Go through the entries below and write each one out exactly.

RECORDED INFORMATION section start

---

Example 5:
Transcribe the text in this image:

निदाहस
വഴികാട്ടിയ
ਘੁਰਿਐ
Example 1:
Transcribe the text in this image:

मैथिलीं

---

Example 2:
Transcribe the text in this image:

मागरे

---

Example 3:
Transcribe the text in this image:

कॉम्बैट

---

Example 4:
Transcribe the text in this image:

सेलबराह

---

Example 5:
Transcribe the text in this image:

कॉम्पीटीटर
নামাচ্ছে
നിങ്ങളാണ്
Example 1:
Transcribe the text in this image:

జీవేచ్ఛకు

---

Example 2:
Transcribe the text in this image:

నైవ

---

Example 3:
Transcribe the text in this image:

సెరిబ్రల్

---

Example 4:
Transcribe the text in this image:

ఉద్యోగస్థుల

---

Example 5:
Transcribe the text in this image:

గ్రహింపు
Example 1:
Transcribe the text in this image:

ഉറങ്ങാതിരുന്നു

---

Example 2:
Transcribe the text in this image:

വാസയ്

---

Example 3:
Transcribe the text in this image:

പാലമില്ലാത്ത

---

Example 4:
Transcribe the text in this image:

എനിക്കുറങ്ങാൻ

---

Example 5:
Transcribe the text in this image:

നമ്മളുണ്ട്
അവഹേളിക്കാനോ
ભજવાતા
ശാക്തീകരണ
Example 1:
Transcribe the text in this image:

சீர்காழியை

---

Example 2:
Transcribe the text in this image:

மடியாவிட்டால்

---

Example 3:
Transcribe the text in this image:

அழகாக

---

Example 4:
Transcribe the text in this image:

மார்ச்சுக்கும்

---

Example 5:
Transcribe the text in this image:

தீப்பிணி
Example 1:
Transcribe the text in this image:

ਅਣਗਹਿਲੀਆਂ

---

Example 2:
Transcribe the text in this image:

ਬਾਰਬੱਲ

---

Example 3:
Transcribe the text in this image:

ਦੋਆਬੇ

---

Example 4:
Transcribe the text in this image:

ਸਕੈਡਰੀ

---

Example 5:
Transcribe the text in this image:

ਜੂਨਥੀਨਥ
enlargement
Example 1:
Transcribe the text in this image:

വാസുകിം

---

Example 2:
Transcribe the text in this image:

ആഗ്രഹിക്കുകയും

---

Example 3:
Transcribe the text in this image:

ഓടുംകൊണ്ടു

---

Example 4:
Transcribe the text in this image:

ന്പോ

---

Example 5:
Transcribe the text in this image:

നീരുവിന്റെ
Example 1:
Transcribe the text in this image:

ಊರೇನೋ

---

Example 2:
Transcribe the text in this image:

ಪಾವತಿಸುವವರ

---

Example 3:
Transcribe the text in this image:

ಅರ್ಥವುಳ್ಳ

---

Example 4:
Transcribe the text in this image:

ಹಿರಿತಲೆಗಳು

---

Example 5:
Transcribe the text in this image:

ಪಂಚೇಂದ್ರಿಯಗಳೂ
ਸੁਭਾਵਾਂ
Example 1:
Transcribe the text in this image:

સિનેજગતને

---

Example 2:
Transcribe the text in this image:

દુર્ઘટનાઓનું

RECORDED INFORMATION section end

ANSWER TO THIS EXERCISE:
---

Example 5:
Transcribe the text in this image:

निदाहस
വഴികാട്ടിയ
ਘੁਰਿਐ
Example 1:
Transcribe the text in this image:

मैथिलीं

---

Example 2:
Transcribe the text in this image:

मागरे

---

Example 3:
Transcribe the text in this image:

कॉम्बैट

---

Example 4:
Transcribe the text in this image:

सेलबराह

---

Example 5:
Transcribe the text in this image:

कॉम्पीटीटर
নামাচ্ছে
നിങ്ങളാണ്
Example 1:
Transcribe the text in this image:

జీవేచ్ఛకు

---

Example 2:
Transcribe the text in this image:

నైవ

---

Example 3:
Transcribe the text in this image:

సెరిబ్రల్

---

Example 4:
Transcribe the text in this image:

ఉద్యోగస్థుల

---

Example 5:
Transcribe the text in this image:

గ్రహింపు
Example 1:
Transcribe the text in this image:

ഉറങ്ങാതിരുന്നു

---

Example 2:
Transcribe the text in this image:

വാസയ്

---

Example 3:
Transcribe the text in this image:

പാലമില്ലാത്ത

---

Example 4:
Transcribe the text in this image:

എനിക്കുറങ്ങാൻ

---

Example 5:
Transcribe the text in this image:

നമ്മളുണ്ട്
അവഹേളിക്കാനോ
ભજવાતા
ശാക്തീകരണ
Example 1:
Transcribe the text in this image:

சீர்காழியை

---

Example 2:
Transcribe the text in this image:

மடியாவிட்டால்

---

Example 3:
Transcribe the text in this image:

அழகாக

---

Example 4:
Transcribe the text in this image:

மார்ச்சுக்கும்

---

Example 5:
Transcribe the text in this image:

தீப்பிணி
Example 1:
Transcribe the text in this image:

ਅਣਗਹਿਲੀਆਂ

---

Example 2:
Transcribe the text in this image:

ਬਾਰਬੱਲ

---

Example 3:
Transcribe the text in this image:

ਦੋਆਬੇ

---

Example 4:
Transcribe the text in this image:

ਸਕੈਡਰੀ

---

Example 5:
Transcribe the text in this image:

ਜੂਨਥੀਨਥ
enlargement
Example 1:
Transcribe the text in this image:

വാസുകിം

---

Example 2:
Transcribe the text in this image:

ആഗ്രഹിക്കുകയും

---

Example 3:
Transcribe the text in this image:

ഓടുംകൊണ്ടു

---

Example 4:
Transcribe the text in this image:

ന്പോ

---

Example 5:
Transcribe the text in this image:

നീരുവിന്റെ
Example 1:
Transcribe the text in this image:

ಊರೇನೋ

---

Example 2:
Transcribe the text in this image:

ಪಾವತಿಸುವವರ

---

Example 3:
Transcribe the text in this image:

ಅರ್ಥವುಳ್ಳ

---

Example 4:
Transcribe the text in this image:

ಹಿರಿತಲೆಗಳು

---

Example 5:
Transcribe the text in this image:

ಪಂಚೇಂದ್ರಿಯಗಳೂ
ਸੁਭਾਵਾਂ
Example 1:
Transcribe the text in this image:

સિનેજગતને

---

Example 2:
Transcribe the text in this image:

દુર્ઘટનાઓનું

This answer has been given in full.